Comme le rappelle Stéphane Alix, responsable d’opération à l’Institut national de recherches archéologiques préventives (Inrap), c’est le premier empereur romain, Auguste, qui en ordonne la construction : « Augustodunum, c’est une ville phare de la Gaule du Nord, capitale du peuple des Eduens, qui est un vieil allié de Rome. Elle est mieux située que l’ancienne capitale, Bibracte, et cela devient un peu la ville témoin de ce que doit être une cité gallo-romaine : un quadrillage orthonormé strict, une muraille, un forum, des thermes, des temples… » Et une grande vitalité économique.

Parmi les « entrepreneurs » d’Augustodunum, on trouve un certain Pistillus, coroplathe de son état, nom qui désigne cet artisan qui fabrique des figurines en terre cuite. L’historien Camille Jullian (1859-1933) disait de Pistillus qu’il était passé « maître dans le genre familial, remplissant toute la Gaule de mères pouponnières, d’enfants au berceau, de lits domestiques, de chiens gardiens du foyer ». Ces statuettes blanches pouvaient également avoir une vocation religieuse, que ce soit dans un contexte funéraire ou en offrande aux dieux. Mais l’artisan crée aussi, dans un style assez fin et élégant, plutôt classique, des scènes érotiques.

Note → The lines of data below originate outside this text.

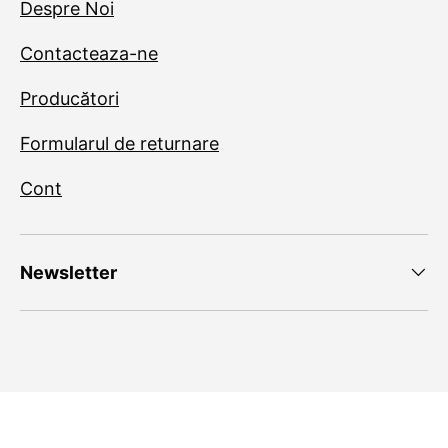
Despre Noi
Contacteaza-ne
Producători
Formularul de returnare
Cont
Newsletter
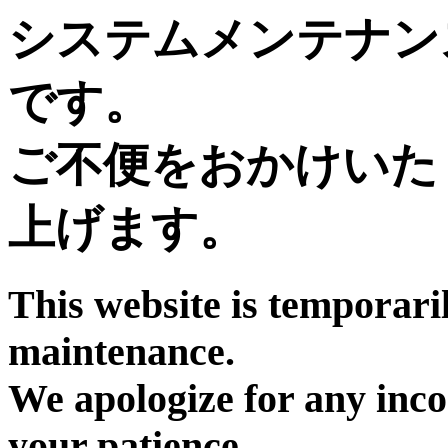
システムメンテナン
です。
ご不便をおかけいた
上げます。
This website is temporari
maintenance.
We apologize for any inc
your patience.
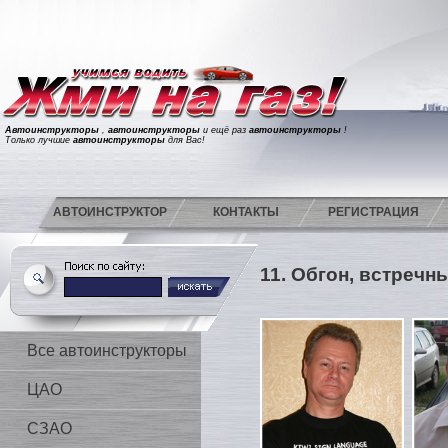
Автоинструкторы
,
автоинструкторы
и ещё раз
автоинструкторы
!
Только лучшие
автоинструкторы
для Вас!
АВТОИНСТРУКТОР
КОНТАКТЫ
РЕГИСТРАЦИЯ
11. Обгон, встречн
Все автоинструкторы
ЦАО
СЗАО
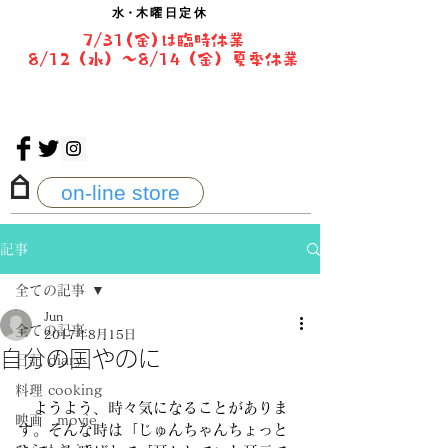
水・
木曜日定休
7/31(金)は臨時休業
8/12（水）〜8/14（金）夏季休業
on-line store
記事
全ての記事
Jun
全ての記事
2017年8月15日
自分の国やのに
日記 diary
料理 cooking
　ようよう、時々気になることがありま
映画 movie
す。そんな時は「じゅんちゃんちょっと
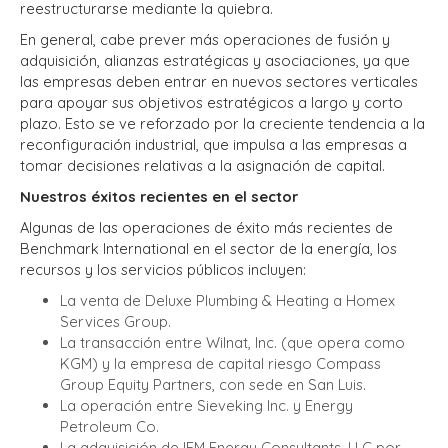
reestructurarse mediante la quiebra.
En general, cabe prever más operaciones de fusión y
adquisición, alianzas estratégicas y asociaciones, ya que
las empresas deben entrar en nuevos sectores verticales
para apoyar sus objetivos estratégicos a largo y corto
plazo. Esto se ve reforzado por la creciente tendencia a la
reconfiguración industrial, que impulsa a las empresas a
tomar decisiones relativas a la asignación de capital.
Nuestros éxitos recientes en el sector
Algunas de las operaciones de éxito más recientes de
Benchmark International en el sector de la energía, los
recursos y los servicios públicos incluyen:
La venta de Deluxe Plumbing & Heating a Homex
Services Group.
La transacción entre Wilnat, Inc. (que opera como
KGM) y la empresa de capital riesgo Compass
Group Equity Partners, con sede en San Luis.
La operación entre Sieveking Inc. y Energy
Petroleum Co.
La adquisición de IEM Energy Consultants, LLC por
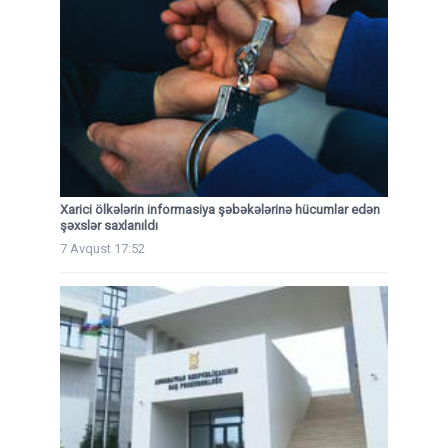
Xarici ölkələrin informasiya şəbəkələrinə hücumlar edən
şəxslər saxlanıldı
7 Avqust 17:52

« Les gens du peuple » pour clients

Pistillus était connu pour ses figurines, mais, en 2010, une fouille menée par l’Inrap à Autun, en préalable à la construction de logements sociaux, met au jour son atelier. « C’était une maison avec une cour intérieure que Pistillus va réaménager autour d’un four de potier » à la fin du IIsiècle, explique Stéphane Alix, qui a conduit la fouille. En plus de ce four, les archéologues exhument des moules, des statuettes, des ratés de cuisson.

Même si l’on n’a aucune idée du prix d’une figurine, il ne fait guère de doute pour Stéphane Alix que les clients de Pistillus « étaient des gens du peuple. Sa production n’était pas destinée à alimenter les hautes classes sociales, qui s’achetaient des statues en marbre ou en bronze ». Dans ce monde romain très cloisonné, Pistillus fait figure d’entrepreneur qui a réussi : ses productions sont largement diffusées, puisqu’on les retrouve en Allemagne, en Suisse, en Aquitaine, en Angleterre. Et il se développe : en 2017, de nouvelles fouilles au nord d’Autun ont révélé un second atelier du coroplathe, avec encore plus de vestiges que dans le premier.